Pouco depois, Paul Bremer, o administrador provisório no país, determinou a dissolução do Exército do Iraque, o que deixou sem emprego 500 mil iraquianos, armados e treinados, em grande parte sunitas. O plano de formar rapidamente um novo Exército "dessaddamizado" fracassou, e o Iraque mergulhou no caos, com saques e vandalismo.
A justificativa para a dissolução do Exército e a desbaathificação era de que não seria possível governar com potenciais "traidores" e que os expurgos garantiriam que os apoiadores de Saddam, cujo governo foi marcado por assassinatos e violações de direitos humanos, jamais voltariam ao poder. O desemprego no país, que já era alto por causa da instabilidade da invasão, bateu em 40%, e as ações do governo provisório exacerbaram os conflitos sectários entre xiitas e sunitas.

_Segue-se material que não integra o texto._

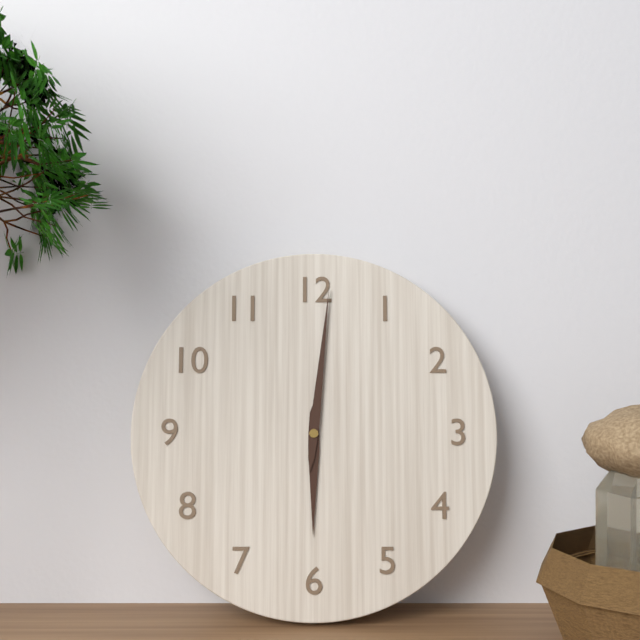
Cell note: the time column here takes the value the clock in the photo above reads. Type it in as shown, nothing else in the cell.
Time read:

"Os EUA invadiram o Iraque e prometeram levar ao país a democracia e a estabilidade econômica. Após a ocupação, houve aumento do desemprego, da pobreza, da insegurança, e o Iraque ficou muito mais próximo do Irã, algo que os norte-americanos não queriam", diz Rodrigo Amaral, professor de Relações Internacionais da PUC-SP, que pesquisou a reconstrução do Iraque.

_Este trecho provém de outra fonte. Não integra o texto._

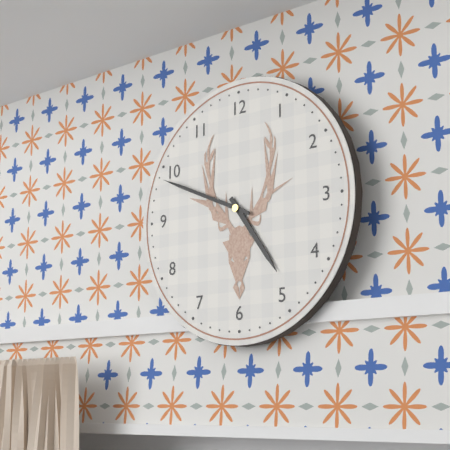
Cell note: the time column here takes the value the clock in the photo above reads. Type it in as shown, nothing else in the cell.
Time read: 4:49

A perseguição a sunitas e a corrupção pioraram com a entrada do ex-primeiro ministro Nouri al Maliki, xiita, que governou inicialmente de 2006 a 2014. A massa de sunitas desempregados, ressentidos com a perseguição do novo governo, abasteceu a insurgência iraquiana contra os norte-americanos e o governo xiita. E deu origem à Al-Qaeda no Iraque e à sua ramificação poderosa, o Estado Islâmico.
Nas palavras do então secretário de Estado do governo George W. Bush, Colin Powell, esses soldados desempregados eram "alvos privilegiados de recrutamento da insurgência". Pouco depois, eclodiu o escândalo das torturas na prisão de Abu Ghraib, com divulgação de fotos de detentos iraquianos nus, sendo humilhados por soldados norte-americanos.
Para completar, as tropas dos EUA prenderam milhares de iraquianos, muitos deles sem nenhum envolvimento com a insurgência, na prisão de Camp Bucca, no sul do país. Lá, detentos jihadistas se empenhavam na radicalização de outros presos, e o local se transformou em um criadouro de extremistas, de onde se planejavam vários atentados.
O caos na segurança, o desemprego, a tortura e a revolta levaram parte dos sunitas a se unirem a grupos como o liderado por Abu Musab al-Zarqawi, que formou a Al-Qaeda do Iraque em 2004 para combater as tropas norte-americanas e seus aliados. A Al-Qaeda no Iraque foi a precursora do Estado islâmico, facção terrorista que chegou a ocupar uma área do tamanho da Itália no Iraque e na Síria.
Um dos detentos em Camp Bucca foi Abu Bakr al-Baghdadi. Baghdadi uniu-se à Al-Qaeda do Iraque após a invasão dos EUA. Foi preso, radicalizou-se ainda mais na prisão e, depois de solto, liderou o Estado Islâmico por anos. Muitos dos comandantes do EI haviam sido oficiais graduados no Exército de Saddam.
"Todas as decisões dos neoconservadores norte-americanos na guerra do Iraque, da invasão sem motivo real à ideia de que iriam transformar o país em uma democracia pró-EUA, foram equivocadas", diz Muhammad Muqtedar Khan, professor de Relações Internacionais da Universidade de Delaware. "Eles demitiram o Exército iraquiano inteiro e depois passaram anos combatendo essas mesmas pessoas, que tinham virado insurgentes."
O episódio tem sido apontado como alerta para governos que tentam expurgar radicais do serviço público e forças de segurança - o risco é alimentar uma insurgência. Situações semelhantes ocorreram no Egito (que expurgou do governo membros da Irmandade Muçulmana) e Tunísia (expulsou apoiadores do ditador Zine al-Abidine Ben Ali após ele ser deposto na Primavera Árabe). No Brasil, o presidente Luiz Inácio Lula da Silva afirmou que iria desbolsonarizar as forças de segurança e o governo.